|Red Tail Hawk on the Sentinel Tree|
The last week of November begins. It brings with it the Full Beaver Moon. I am not sure why the Indians of the Southwest named it that, but for me it seems it may be the last month when beavers can be seen before they go to ground below the ice in their dens. November is the 'tween month. Between Indian Summer and winter. It is the month where we do not take snow seriously because warm days which follow will no doubt melt it. Ski areas are seriously blowing snow to be ready for a ski season which used to begin now.
It is the month were ice appears on the ponds and lakes but it also disappears on the ponds and lakes almost as fast. It is the month of preparation for winter, whether you a beaver stashing twigs under the water, or a bear putting on hibernation fat, or a human stocking up on firewood and pantry essentials.
The snow does not get serious until middle of December. It is then you best have a plowman lined up for the driveway and enough food in the freezer and pantry to last a few days if you cannot get out of the valley. Actually that only happened once in my twenty years of living here: 2006. Four days the passes were closed and we were sealed in with tourists from Christmas who had no idea how to survive.
I have begun checking my weather app again. Snow is coming on Wednesday night. Chances are it won't be serious but it could be. It is a Super El Nino year. Admittedly the weathermen have absolutely no idea what a super El Nino year will mean. Other ordinary El Nino years have not meant that much snow for where I live. The storms seem to divide and we are between the dumps in Colorado and the part of the storm which goes south. But 2006 and six feet of snow in less than three days taught me to be prepared. The weeks of blowing around that same six feet were not fun either. January usually brings a thaw but not that year.
That was the worst of winters. Even for ski areas because the tourists were sure they could not get here and if they did it would be too cold.

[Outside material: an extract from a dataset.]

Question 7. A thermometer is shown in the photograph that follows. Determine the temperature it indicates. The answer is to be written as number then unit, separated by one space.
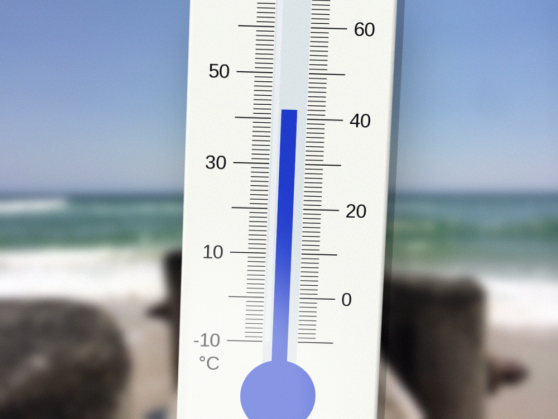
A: 42 °C
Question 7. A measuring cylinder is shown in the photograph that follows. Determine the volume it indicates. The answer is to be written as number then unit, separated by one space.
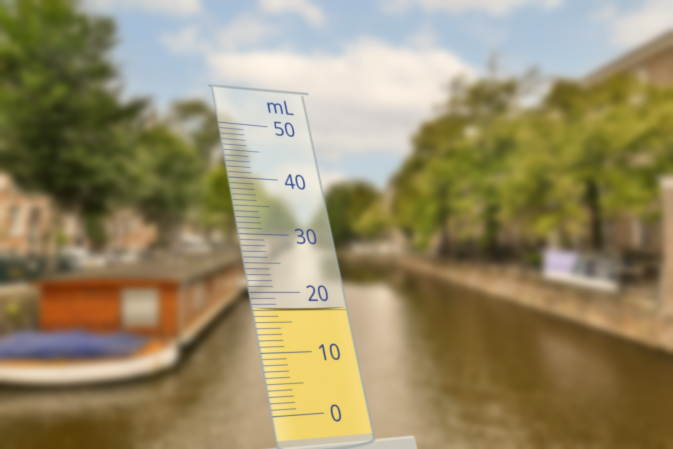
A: 17 mL
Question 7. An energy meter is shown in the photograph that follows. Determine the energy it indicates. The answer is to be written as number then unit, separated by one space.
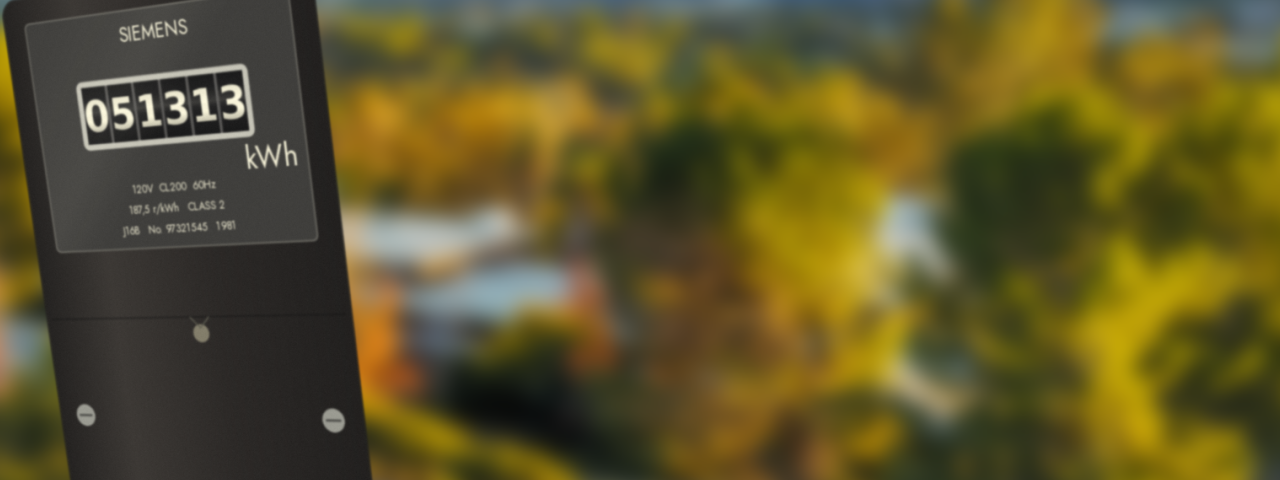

Somehow they seem to forget we, unlike Dallas, have snowplows.
So while I haven't a clue what winter will bring there is a feeling in the air that things will change. Winter will at last announce its arrival. The ponds will be serious about icing up. And the question about winter boots or snowshoes will be moot. In fact one pair of snowshoes will go into the GMC 4 wheel drive in case I have to walk in or our of someplace. And I will become much more aware of where I left my cellphone so I can be sure it goes with me.
But we are not Alaska or even Aspen, Colorado. There will be days in the middle of what passes for winter here when I will go out with just a polar fleece to get the firewood for the night. It is THE ten days in December I dread. There are always ten days when the temperature really falls and sometimes the sun will not shine for that period of time. I loathe those ten days. They are what winter was in Colorado when I lived there. It is why I do not live in Colorado. But ski areas in New Mexico love those ten days, because if they work it right they can blow enough snow to last them till March.